You know today I really came to understand perhaps a little bit more about the depth and the expanse of the love of our Heavenly Father for His sons and daughters. By His grace and mercy I have seen but a small glimspe, experienced but a fore taste of what the Bible calls love from the Divine. 

Ephesians 3:17-19
[17] that Messiah may dwell in your hearts through faith; that you, being rooted and grounded in love,

[18] may be able to comprehend with all the saints what is the width and length and depth and height—

[19] to know the love of Messiah which passes knowledge; that you may be filled with all the fullness of Elohim.

Just recently I was having an argument with one of my brothers and sisters serving here together in Glory Place (through no fault of mine, may I add. Well in the end when someone gets into an argument it takes two to do so, so partly I am...) and we both left that talk feeling quite unhappy with one another. I can't say for the other party but I particularly was feeling mighty hurt and offended at what was spoken to me and I had made plans to scorn the person the next day should I see them by not talking to me the whole day. Such plans I had but throughout the entire day I just kept feeling the touch of the Holy Spirit telling me to yield and submit and to reconcile but I fought back, I refused simply because I didn't know what I would say or do when I saw that person. Ultimately in the end it was my own choice that I chose to continue to harbor such feelings within me under the pretense that I would release said person just before the night ended, even when I didn't know what might happen. 

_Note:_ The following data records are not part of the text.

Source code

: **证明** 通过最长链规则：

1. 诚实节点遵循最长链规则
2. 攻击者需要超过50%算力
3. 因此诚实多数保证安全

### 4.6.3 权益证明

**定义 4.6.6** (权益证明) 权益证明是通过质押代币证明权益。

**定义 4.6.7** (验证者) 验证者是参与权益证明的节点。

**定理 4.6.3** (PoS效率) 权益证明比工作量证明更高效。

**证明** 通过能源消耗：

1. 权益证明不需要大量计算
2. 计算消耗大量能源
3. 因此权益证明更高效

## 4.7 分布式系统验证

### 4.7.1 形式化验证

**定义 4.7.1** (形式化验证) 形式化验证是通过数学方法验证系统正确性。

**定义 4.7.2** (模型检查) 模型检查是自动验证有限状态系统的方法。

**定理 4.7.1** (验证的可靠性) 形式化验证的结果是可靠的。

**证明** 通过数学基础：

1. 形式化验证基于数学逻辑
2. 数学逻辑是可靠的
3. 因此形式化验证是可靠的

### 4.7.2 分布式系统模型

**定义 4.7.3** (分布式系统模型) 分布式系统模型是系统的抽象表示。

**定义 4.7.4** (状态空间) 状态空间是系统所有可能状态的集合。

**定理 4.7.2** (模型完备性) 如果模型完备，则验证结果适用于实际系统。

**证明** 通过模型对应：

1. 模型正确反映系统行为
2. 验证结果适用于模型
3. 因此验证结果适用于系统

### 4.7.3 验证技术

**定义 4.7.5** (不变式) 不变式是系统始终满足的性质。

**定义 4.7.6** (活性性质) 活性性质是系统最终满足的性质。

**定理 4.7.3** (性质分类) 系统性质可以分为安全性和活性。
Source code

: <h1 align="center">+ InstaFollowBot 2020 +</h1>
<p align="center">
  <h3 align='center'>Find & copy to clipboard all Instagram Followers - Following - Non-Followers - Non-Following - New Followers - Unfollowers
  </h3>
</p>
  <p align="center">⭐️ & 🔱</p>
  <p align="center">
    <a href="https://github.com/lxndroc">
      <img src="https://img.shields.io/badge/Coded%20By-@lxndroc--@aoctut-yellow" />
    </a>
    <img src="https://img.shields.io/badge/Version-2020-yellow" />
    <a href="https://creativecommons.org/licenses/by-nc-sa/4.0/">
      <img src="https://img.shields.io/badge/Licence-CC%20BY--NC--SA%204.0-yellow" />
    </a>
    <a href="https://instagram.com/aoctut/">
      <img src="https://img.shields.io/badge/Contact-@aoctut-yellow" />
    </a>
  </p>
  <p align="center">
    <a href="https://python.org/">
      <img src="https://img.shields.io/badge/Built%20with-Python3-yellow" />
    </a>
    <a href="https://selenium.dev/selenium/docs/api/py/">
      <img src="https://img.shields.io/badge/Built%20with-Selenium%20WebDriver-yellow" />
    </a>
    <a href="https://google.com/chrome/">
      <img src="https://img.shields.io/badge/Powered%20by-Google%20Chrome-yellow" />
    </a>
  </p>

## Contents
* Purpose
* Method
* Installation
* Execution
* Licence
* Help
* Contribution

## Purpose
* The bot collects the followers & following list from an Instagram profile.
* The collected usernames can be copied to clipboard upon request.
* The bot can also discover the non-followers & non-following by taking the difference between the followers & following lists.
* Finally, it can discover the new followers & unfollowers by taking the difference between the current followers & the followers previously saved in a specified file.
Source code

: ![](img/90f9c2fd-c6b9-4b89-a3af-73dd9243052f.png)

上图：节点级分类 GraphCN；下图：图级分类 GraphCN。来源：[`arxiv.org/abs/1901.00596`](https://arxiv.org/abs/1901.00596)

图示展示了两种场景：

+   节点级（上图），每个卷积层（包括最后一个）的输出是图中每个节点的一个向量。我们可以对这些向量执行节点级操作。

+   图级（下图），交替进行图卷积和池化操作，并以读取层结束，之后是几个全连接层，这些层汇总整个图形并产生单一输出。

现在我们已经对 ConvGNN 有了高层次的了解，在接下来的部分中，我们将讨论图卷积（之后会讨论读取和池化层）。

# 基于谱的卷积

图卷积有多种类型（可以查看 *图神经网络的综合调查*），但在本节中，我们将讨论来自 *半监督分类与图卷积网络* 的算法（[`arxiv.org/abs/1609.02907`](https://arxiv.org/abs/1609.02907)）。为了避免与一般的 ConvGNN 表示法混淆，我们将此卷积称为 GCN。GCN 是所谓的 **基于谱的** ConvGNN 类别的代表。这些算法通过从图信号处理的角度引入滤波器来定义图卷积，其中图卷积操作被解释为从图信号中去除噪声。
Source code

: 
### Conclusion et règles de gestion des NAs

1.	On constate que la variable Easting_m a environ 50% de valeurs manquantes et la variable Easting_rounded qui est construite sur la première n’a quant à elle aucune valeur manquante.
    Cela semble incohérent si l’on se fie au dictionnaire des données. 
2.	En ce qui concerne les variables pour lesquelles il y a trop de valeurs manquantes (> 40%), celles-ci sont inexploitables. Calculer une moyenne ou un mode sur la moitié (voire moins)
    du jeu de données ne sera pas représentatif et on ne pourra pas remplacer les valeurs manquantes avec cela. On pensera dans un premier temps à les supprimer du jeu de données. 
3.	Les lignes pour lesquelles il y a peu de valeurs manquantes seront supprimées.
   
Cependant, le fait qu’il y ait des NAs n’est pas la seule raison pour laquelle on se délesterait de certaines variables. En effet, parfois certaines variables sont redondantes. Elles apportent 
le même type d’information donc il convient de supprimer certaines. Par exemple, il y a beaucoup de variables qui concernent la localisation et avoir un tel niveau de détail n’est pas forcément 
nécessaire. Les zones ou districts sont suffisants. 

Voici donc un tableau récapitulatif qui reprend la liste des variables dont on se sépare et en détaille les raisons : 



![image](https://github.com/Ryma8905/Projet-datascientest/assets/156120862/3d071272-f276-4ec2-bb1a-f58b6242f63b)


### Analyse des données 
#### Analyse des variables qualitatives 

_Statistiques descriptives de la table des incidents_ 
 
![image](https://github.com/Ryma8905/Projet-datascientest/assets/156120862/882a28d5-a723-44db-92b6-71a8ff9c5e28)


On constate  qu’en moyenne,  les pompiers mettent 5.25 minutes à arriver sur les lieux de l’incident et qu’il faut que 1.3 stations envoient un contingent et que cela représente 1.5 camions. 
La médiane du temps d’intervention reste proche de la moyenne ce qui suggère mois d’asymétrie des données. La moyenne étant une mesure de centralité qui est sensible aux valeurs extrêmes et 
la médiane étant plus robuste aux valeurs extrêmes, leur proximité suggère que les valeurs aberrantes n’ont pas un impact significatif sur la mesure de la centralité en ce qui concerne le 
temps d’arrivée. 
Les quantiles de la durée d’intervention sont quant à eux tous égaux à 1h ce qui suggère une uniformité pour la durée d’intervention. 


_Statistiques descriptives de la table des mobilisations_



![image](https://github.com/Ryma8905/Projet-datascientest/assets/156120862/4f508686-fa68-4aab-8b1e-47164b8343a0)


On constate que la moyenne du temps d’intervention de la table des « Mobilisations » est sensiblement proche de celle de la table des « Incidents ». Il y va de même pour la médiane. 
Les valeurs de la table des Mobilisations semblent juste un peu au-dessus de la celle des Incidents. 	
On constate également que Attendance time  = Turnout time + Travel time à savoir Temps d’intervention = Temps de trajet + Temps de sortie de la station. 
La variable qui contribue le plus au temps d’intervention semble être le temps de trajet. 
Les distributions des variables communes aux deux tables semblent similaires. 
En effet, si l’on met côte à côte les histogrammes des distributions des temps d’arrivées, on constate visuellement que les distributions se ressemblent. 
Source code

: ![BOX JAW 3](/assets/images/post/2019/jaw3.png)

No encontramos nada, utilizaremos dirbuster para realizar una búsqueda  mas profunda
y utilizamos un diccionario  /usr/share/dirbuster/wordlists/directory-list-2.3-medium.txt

Anyways just before the 8pm meeting the person came looking for me and apologized for the things spoken out of emotion and that hurt me. At that moment my heart literally melted, I could feel it melting in my chest. Like the whole top layer of my heart just liquified and slid off my chest and instantly the moment I heard them say "sorry", I wasn't feeling angry or hurt or upset anymore but I just felt like I wanted to once again be friends with the person and have peace with one another. So we made up then and there and after the meeting just now as I was just meditating on the goodness of the Lord Yeshua in releasing such grace and love towards me and my friend that He suddenly said that this is His love towards His people. At that moment I cried, having not cried for a long time it felt good. It was tears of joy knowing that this is how the Heavenly Father feels and loves me. Everytime I stumble or sin or fall short of Him, though He may be hurt by what I've done He also is ready to forgive when we come to Him always for forgiveness. Anytime, any moment when we approach Him then He will remember our sins no more. No matter how large or how numerous the sins and shortcomings may be, all of it has been forgiven me already. I'm so blessed and amazed at the expansive love of my Lord Yeshua. 

Isaiah 43:25-26
[25] “I, even I, am He who blots out your transgressions for My own sake; And I will not remember your sins.

[26] Put Me in remembrance; Let us contend together; State your case, that you may be acquitted.

1 John 1:7
[7] But if we walk in the light as He is in the light, we have fellowship with one another, and the blood of Yeshua Messiah His Son cleanses us from all sin.

1 John 4:12
[12] No one has seen Elohim at any time. If we love one another, Elohim abides in us, and His love has been perfected in us.

John 16:27
[27] for the Father Himself loves you, because you have loved Me, and have believed that I came forth from Elohim.

Blessed be His glorious name which is exalted above all blessing and praise.